> **EXERCISE DETAILS**
Copy out the lines from the one containing "picture [140, 204, 1100, 1177]" through the one containing "List each element's", inclusive, without changing a character.

— Start of DATASET ENTRIES —

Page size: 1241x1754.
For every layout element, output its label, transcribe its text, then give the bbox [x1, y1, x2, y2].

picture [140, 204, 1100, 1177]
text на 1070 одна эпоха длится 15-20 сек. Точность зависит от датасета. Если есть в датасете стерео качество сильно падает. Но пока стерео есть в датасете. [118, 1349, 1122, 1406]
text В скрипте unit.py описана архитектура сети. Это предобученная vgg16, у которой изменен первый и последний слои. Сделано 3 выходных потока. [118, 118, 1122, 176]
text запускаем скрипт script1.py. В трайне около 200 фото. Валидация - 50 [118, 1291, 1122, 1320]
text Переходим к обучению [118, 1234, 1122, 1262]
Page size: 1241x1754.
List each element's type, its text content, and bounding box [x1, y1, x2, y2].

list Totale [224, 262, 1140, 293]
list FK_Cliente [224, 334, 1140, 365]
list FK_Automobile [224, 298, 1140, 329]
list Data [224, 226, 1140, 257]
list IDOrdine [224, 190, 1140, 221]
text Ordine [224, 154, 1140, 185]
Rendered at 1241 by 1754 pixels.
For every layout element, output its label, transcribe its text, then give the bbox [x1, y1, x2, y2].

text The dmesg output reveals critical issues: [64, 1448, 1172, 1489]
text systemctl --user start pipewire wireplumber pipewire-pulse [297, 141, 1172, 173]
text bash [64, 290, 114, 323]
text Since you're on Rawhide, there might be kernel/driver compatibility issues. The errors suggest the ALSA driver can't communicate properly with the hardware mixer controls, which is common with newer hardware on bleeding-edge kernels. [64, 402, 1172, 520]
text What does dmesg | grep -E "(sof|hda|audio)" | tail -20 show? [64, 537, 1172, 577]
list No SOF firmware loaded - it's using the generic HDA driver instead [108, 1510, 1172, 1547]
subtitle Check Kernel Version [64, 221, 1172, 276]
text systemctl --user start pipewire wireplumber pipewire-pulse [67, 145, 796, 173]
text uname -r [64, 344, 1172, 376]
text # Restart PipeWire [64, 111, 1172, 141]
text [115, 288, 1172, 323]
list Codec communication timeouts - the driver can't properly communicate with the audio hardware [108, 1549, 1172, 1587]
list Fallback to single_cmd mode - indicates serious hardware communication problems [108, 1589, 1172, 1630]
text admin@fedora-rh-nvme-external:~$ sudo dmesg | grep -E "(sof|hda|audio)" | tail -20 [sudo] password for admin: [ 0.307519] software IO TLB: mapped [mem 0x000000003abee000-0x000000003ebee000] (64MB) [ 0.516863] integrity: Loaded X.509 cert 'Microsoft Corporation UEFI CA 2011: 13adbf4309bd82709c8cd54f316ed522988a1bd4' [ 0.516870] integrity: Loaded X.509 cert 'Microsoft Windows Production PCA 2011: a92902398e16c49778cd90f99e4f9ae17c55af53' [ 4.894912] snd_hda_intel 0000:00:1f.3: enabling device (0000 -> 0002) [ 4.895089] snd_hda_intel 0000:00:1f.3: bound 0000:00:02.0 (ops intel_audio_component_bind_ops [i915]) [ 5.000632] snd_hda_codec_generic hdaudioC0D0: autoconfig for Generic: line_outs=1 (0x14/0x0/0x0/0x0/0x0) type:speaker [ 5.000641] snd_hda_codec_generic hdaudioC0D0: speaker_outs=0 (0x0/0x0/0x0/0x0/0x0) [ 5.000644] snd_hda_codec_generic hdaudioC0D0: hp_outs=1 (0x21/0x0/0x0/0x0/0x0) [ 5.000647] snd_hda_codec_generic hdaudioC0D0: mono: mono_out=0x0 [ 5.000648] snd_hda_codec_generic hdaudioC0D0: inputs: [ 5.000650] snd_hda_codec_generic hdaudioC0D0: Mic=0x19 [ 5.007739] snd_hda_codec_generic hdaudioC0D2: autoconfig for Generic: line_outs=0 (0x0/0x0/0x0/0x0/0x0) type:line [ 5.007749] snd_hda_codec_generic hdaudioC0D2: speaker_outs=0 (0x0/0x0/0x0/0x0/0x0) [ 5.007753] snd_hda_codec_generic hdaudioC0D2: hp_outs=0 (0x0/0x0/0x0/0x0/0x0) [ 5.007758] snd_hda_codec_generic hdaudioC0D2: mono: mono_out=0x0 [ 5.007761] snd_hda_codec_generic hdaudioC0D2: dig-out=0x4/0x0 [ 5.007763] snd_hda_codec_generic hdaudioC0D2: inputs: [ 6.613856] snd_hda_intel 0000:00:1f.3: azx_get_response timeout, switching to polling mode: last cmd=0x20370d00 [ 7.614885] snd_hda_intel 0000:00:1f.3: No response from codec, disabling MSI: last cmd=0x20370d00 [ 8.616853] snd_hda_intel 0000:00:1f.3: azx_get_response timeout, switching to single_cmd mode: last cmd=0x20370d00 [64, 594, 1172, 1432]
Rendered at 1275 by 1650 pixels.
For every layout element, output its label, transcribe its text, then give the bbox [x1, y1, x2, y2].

— End of DATASET ENTRIES —

> **FINISHED ANSWER**
picture [140, 204, 1100, 1177]
text на 1070 одна эпоха длится 15-20 сек. Точность зависит от датасета. Если есть в датасете стерео качество сильно падает. Но пока стерео есть в датасете. [118, 1349, 1122, 1406]
text В скрипте unit.py описана архитектура сети. Это предобученная vgg16, у которой изменен первый и последний слои. Сделано 3 выходных потока. [118, 118, 1122, 176]
text запускаем скрипт script1.py. В трайне около 200 фото. Валидация - 50 [118, 1291, 1122, 1320]
text Переходим к обучению [118, 1234, 1122, 1262]
Page size: 1241x1754.
List each element's type, its text content, and bounding box [x1, y1, x2, y2].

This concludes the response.